Fishing with lines from a static boat avoids the damage to the sea floor caused by beam trawling, and allows you to target sustainable species (unlike indiscriminate nets), as well as reducing pollution and saving on fuel. This method accounts for a fraction of UK fish, and is highly weather and season dependent, which is why we have such a limited offer. Anyone offering you a continuous range of fresh, day boat-landed fish is lying, but don’t be surprised; this is a murky industry, where regulation has failed, and lying and illegality are endemic.
Last night I watched Seaspiracy (the Netflix documentary on the impact of fishing). Despite hating the film’s out-of-context quotes, misleading statistics and generalisations, I found it hard to disagree with the main conclusion: that there is almost no sustainable fishing, and the labels claiming sustainability fall a long way short of delivering it. Beam trawling destroys the sea bed, causes more CO2 emissions than the entire global aviation industry, and contributes to the 10-50 per cent (depending on where/how you measure it) of marine plastic that is derived from fishing tackle.
Drift nets are too often lost, entangling and killing wildlife. And this is all before you consider the effect on the target fish, and the by-catch, including marine mammals. Who could possibly argue that this is sustainable? Although, I am painfully aware that a fisher could say the same about 99 per cent of agriculture.

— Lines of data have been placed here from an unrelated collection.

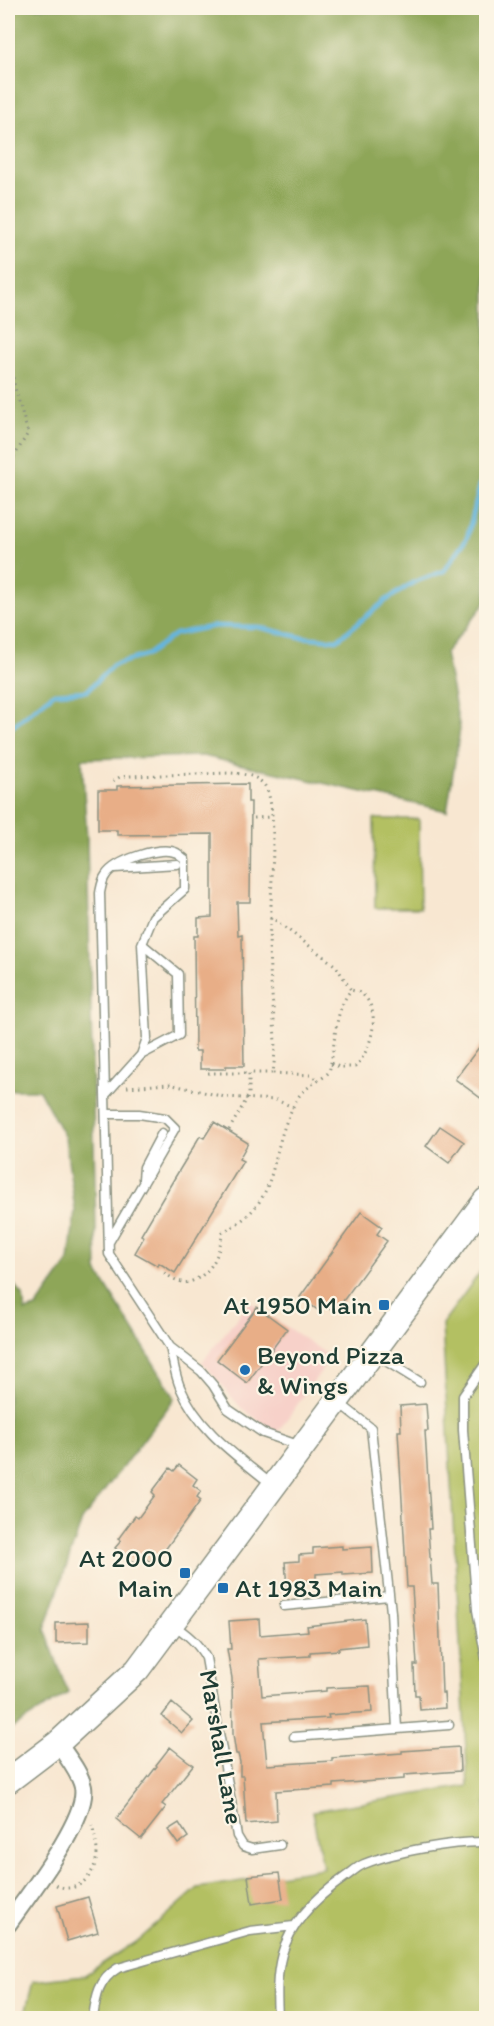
<svg xmlns="http://www.w3.org/2000/svg" width="494" height="2026" font-family="Itim,sans-serif">
	<style>
		.built { fill: #f7d1c9 }
		.green { fill: #b3c062; stroke: #697e4b; stroke-width: 1.5 }
		.forest { fill: #8ea658; stroke: #567246; stroke-width: 1.5 }
		.lines { fill: none; stroke-linecap: round; stroke-linejoin: round }
		.stream { stroke: #64b6e0; stroke-width: 4.5 }
		.building { fill: #e8ae87 }
		.service-casing { stroke: #8c9282; stroke-width: 11 }
		.minor-casing { stroke: #8c9282; stroke-width: 20 }
		.secondary-casing { stroke: #8c9282; stroke-width: 27 }
		.path { stroke: #8c9282; stroke-width: 3; stroke-dasharray: 1.5 4.5; stroke-linecap: butt }
		.service { stroke: #fff; stroke-width: 8 }
		.minor { stroke: #fff; stroke-width: 16 }
		.secondary { stroke: #fff; stroke-width: 24 }
		.poi-dot { fill: #1f6fb2; stroke: #fcf5e5; stroke-width: 2 }
		.labels { text-anchor: middle; stroke-width: 4.5; stroke-linejoin: round; paint-order: stroke }
		.poi-label { font-size: 26px; fill: #1f3d34; stroke: #fcf5e5; text-anchor: end }
		.street-label { font-size: 26px; fill: #1f3d34; stroke: #fcf5e5 }
	</style>
	<rect width="100%" height="100%" fill="#fcf5e5"/>
	<filter id="ink" filterUnits="userSpaceOnUse"><feTurbulence type="fractalNoise" baseFrequency=".0167" numOctaves="2"/><feDisplacementMap in="SourceGraphic" scale="12" xChannelSelector="R" yChannelSelector="G"/><feConvolveMatrix kernelMatrix="1 2 1 2 8 2 1 2 1" color-interpolation-filters="sRGB"/></filter>
	<filter id="wash" filterUnits="userSpaceOnUse"><feTurbulence type="fractalNoise" baseFrequency=".008" numOctaves="4" result="noise"/><feDisplacementMap in="SourceGraphic" scale="24" xChannelSelector="R" yChannelSelector="G"/><feGaussianBlur stdDeviation="1.35" result="paint"/><feColorMatrix in="noise" values="0 0 0 0 0 0 0 0 0 0 0 0 0 0 0 0 0 1.4 0 .05"/><feComposite in="paint" operator="in"/></filter>
	<g filter="url(#wash)">
		<rect width="100%" height="100%" fill="#f8e7d1"/>
		<path class="built" d="M250 1302 331 1357 277 1433 241 1408 202 1362Z"/>
		<path class="green" d="M374 819H419L420 908H375Z
			M486 1264V2018H24L33 1981 85 1975 140 1939 198 1888 323 1868 312 1811 468 1786 442 1324Z"/>
		<path class="forest" d="M8 8H486V602L445 653 460 729 447 811 203 756 82 759 87 839 97 1271 175 1398 82 1520 45 1629 68 1693 8 1731V1278L23 1295 25 1311 36 1308 69 1261 75 1210 65 1138 39 1090H8Z"/>
		<g class="lines">
			<path class="stream" d="M8 730 54 693 87 691 113 665 147 655 175 634 215 626 258 627 300 637 337 640 385 601 414 582 444 571 467 538 486 462"/>
		</g>
		<g id="blocks">
			<path class="building" d="M248 784V802H251L250 902H237L238 936 242 935 244 1066H226V1069H200V1051H195L194 936H198V918L212 917V834L117 835V830H98V790H117V786Z
				M486 1038V1102L455 1079Z
				M214 1122 248 1143 239 1159 243 1161 175 1273 159 1263 158 1266 135 1253 144 1237 141 1235 174 1179 200 1136 204 1138Z
				M440 1126 464 1142 449 1163 426 1146Z
				M361 1212 382 1227 377 1234 387 1241 335 1312 324 1304 319 1311 300 1297Z
				M257 1307 287 1329 247 1383 217 1360Z
				M426 1404 428 1431H425L431 1529H428L432 1584H438L442 1693H444L445 1708 420 1710 419 1695H415L414 1665H417L412 1587H407L398 1431H401L400 1406Z
				M179 1465 197 1479 193 1485 201 1491 197 1497 201 1500 157 1561 153 1558 150 1562 141 1555 135 1563 115 1548 121 1541 118 1539 135 1516 138 1518 155 1495 152 1492 170 1468 174 1471Z
				M342 1546V1549L372 1547 373 1573 343 1575V1572L316 1574V1580L302 1581V1586L287 1587 285 1562 299 1561V1555L313 1554V1548Z
				M259 1619 260 1635 308 1631 307 1626 365 1619 367 1645 338 1648 339 1650 310 1652V1656L259 1659 262 1696 326 1691V1688L370 1686 372 1712 328 1715 329 1718 263 1722 267 1765 332 1761V1758L402 1753V1751L459 1747 460 1771 404 1775V1779L334 1784V1787L276 1791 277 1821 246 1824 243 1776H240V1762L238 1754H236L233 1734 232 1678 227 1649H231L229 1621Z
				M89 1622V1642L56 1643V1623Z
				M172 1703 193 1721 182 1733 162 1716Z
				M170 1747 193 1765 162 1804 166 1807 141 1839 116 1819 157 1766 156 1765Z
				M179 1823 188 1837 178 1844 168 1830Z
				M279 1873 283 1899 252 1904 248 1876Z
				M88 1897 98 1932 67 1941 57 1906Z"/>
		</g>
	</g>
	<g filter="url(#ink)">
		<use href="#blocks" fill-opacity="0" stroke="#8c9282" stroke-width="1.5"/>
		<g class="lines">
			<defs>
				<path id="service" d="M115 868 177 864
					M141 1055 179 1035 178 974 142 944
					M106 1094 141 1055 147 1038 142 944 153 917 185 889V859C182 857 180 855 177 853 161 845 116 860 106 875 102 880 101 888 100 893L109 1254 170 1347 201 1371 213 1385 228 1409 263 1433 301 1446
					M106 1114H139L165 1118 175 1128 109 1242
					M143 1179 144 1167 162 1133
					M170 1347C173 1360 175 1375 180 1387 198 1430 237 1456 271 1484
					M373 1353 420 1382
					M486 1363 463 1396V1430L477 1610 486 1659
					M338 1402 371 1428 391 1612 397 1729
					M284 1606 389 1596
					M172 1624C187 1634 198 1643 206 1658L237 1836 243 1846 252 1849 280 1845
					M294 1737 449 1725
					M93 2018C96 1997 98 1980 118 1968L250 1931 294 1926
					M278 2018C277 1997 276 1976 282 1954 291 1921 318 1896 345 1877 351 1873 357 1867 364 1864 393 1852 455 1841 486 1842"/>
				<path id="minor" d="M8 1924C26 1898 89 1819 83 1787 80 1772 66 1756 58 1743"/>
				<path id="secondary" d="M8 1781 58 1743 137 1670 486 1200"/>
			</defs>
			<use href="#service" class="service-casing"/>
			<use href="#minor" class="minor-casing"/>
			<use href="#secondary" class="secondary-casing"/>
			<path class="path" d="M8 348 15 388 28 433 8 467
				M113 781 120 777 130 776 231 773C244 774 257 775 265 786 279 808 270 888 271 917L336 966 351 990C333 1012 336 1045 329 1072 321 1081 308 1085 300 1095 294 1102 291 1112 287 1120 268 1169 278 1203 223 1232 219 1251 216 1265 200 1277 195 1280 188 1284 182 1282 175 1281 168 1275 161 1271
				M254 818 271 817
				M331 1064 340 1067H355C371 1051 382 1013 364 996 360 992 355 991 351 990
				M208 1073H249
				M273 1073 311 1075 317 1080
				M127 1087 169 1084 225 1097 276 1100 293 1107
				M229 1130 249 1095V1073H273C280 1021 264 969 271 917
				M56 1885C78 1896 96 1874 97 1853 97 1844 94 1833 92 1825"/>
			<use href="#service" class="service"/>
			<use href="#minor" class="minor"/>
			<use href="#secondary" class="secondary"/>
		</g>
	</g>
	<g class="poi-dot">
		<rect x="378" y="1299" width="12" height="12" rx="3"/>
		<circle cx="245" cy="1370" r="6"/>
		<rect x="179" y="1567" width="12" height="12" rx="3"/>
		<rect x="217" y="1582" width="12" height="12" rx="3"/>
	</g>
	<g class="labels">
		<g class="poi-label">
			<text x="372" y="1314">At 1950 Main</text>
			<text x="257" y="1364" text-anchor="start">Beyond Pizza<tspan x="257" dy="30">&amp; Wings</tspan></text>
			<text x="173" y="1567">At 2000<tspan x="173" dy="30">Main</tspan></text>
			<text x="235" y="1597" text-anchor="start">At 1983 Main</text>
		</g>
		<g class="street-label">
			<text transform="translate(222 1747) rotate(80)" y="9">Marshall Lane</text>
		</g>
	</g>
	<rect width="494" height="2026" fill="none" stroke="#fcf5e5" stroke-width="30"/>
</svg>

So should we just not eat fish, as the film says? I would argue that, just like in farming, we need effective, enforceable, national and international regulation – not misleading labels and uncontrolled market forces. We need marine reserves where all commercial fishing is banned. Disturbance of the sea bottom should be illegal. Quotas need to be redistributed to smaller, local boats. Plundering of fish stock in the developing world by large foreign boats must stop, and fossil fuels must be taxed. If that is politically undoable, then yes, we should stop eating fish.
On a brighter note, it seems you can eat as many (non-dredged) mussels as you like.